Michel DESMIER-OLIVERES

LES PEINTURES MURALES DE L’ÉGLISE NOSTRA SENORA DEL ROURE À TAILLET (PYRÉNÉES-ORIENTALES) : NOUVELLES OBSERVATIONS

L’article vient mettre en évidence des éléments nouveaux sur les peintures murales de l’église Nostra Senyora del Roure de Taillet : un décor que nous datons de la seconde moitié du XIIème siècle qui n’avait jamais fait l’objet d’une étude approfondie.
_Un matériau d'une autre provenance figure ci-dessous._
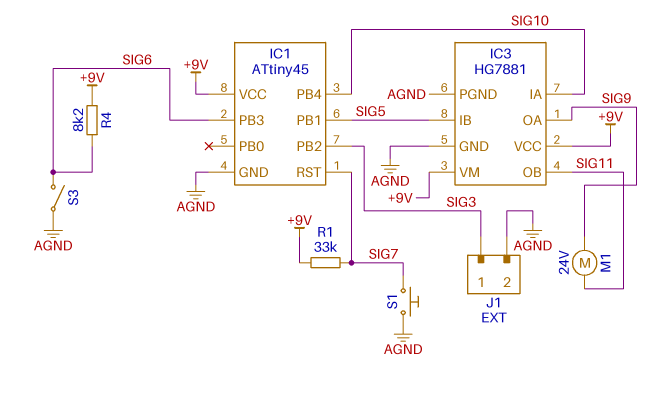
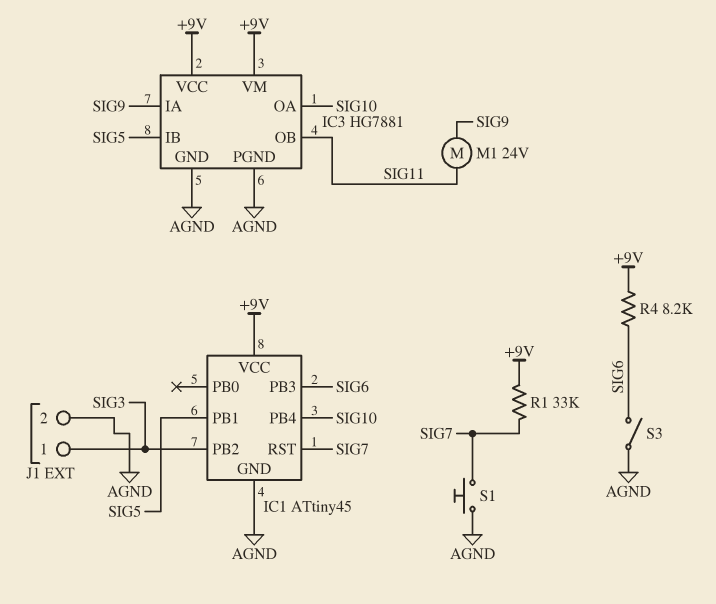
IC3 pin IA: SIG10 -> SIG9
IC3 pin OA: SIG9 -> SIG10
Ces travaux viennent soulever des questions quant à l’origine et la place d’un tel décor peint au sein d’un espace de production artistique bien défini : les « vallées catalanes transfrontalières ». Ce territoire a vu naître, au XIème siècle, toute une iconographie singulière dont les motifs vont se multiplier, s’alimenter, créant ainsi des similitudes ou des divergences. Tous ces éléments sont autant d’ indices qui nous ont permis de tenter d’ imaginer les origines des choix iconographiques pour les peintures murales de Taillet. Cette quête des images nous a également permis de nous positionner quant à la partie manquante du décor peint. Enfin, ces travaux de recherches entrent dans le cadre de la valorisation du patrimoine du Pays d’Art et d’ Histoire transfrontalier des Vallées Catalanes du Tech et du Ter.


Kornélia ROSZA

UN NOUVEAU REGARD SUR L’ÉGLISE SAINT-FRAMBOURG À SENLIS

Une partie des vestiges mis au jour sous la chapelle Saint-Frambourg à Senlis (60) ont été identifiés comme appartenant à un édifice religieux fondé par la reine Adélaïde,
épouse d’Hugues Capet, vers l’an mil. Une synthèse d’ensemble sur la formation et l’évolution historique du lieu a été élaborée à partir de la documentation liées aux fouilles passées (1974, 1996, 2000) et d’une analyse systématique du terrain dans le sous-sol archéologique. Cet article présente un regard renouvelé sur la construction de cette première église, son implantation, sa mise en oeuvre et comprend une analyse des fresques conservées sur deux pilastres et représentant deux évêques.


Élise HADDAD

ICONOGRAPHIE DU PORTAIL SUD À BEAULIEU-SUR-DORDOGNE : UNE MISE EN IMAGE ORIGINALE DE L’APOCALYPSE

Le portail Sud de l’église abbatiale de Beaulieu-sur-Dordogne, et son tympan en particulier, quoique connu depuis bien longtemps, était encore mal déchiffré, notamment
pour ce qui concerne sa partie basse : deux registres de monstres parfois interprétés comme une représentation maladroite de l’ Enfer. Cet article propose une relecture iconographique des motifs qui le composent, en particulier des bêtes apocalyptiques : Bête de la Mer, Bête de la Terre, dragon et locustes, ainsi qu’une interprétation globale de la composition, et des enjeux qui ont conduit les concepteurs du tympan à mobiliser ces motifs.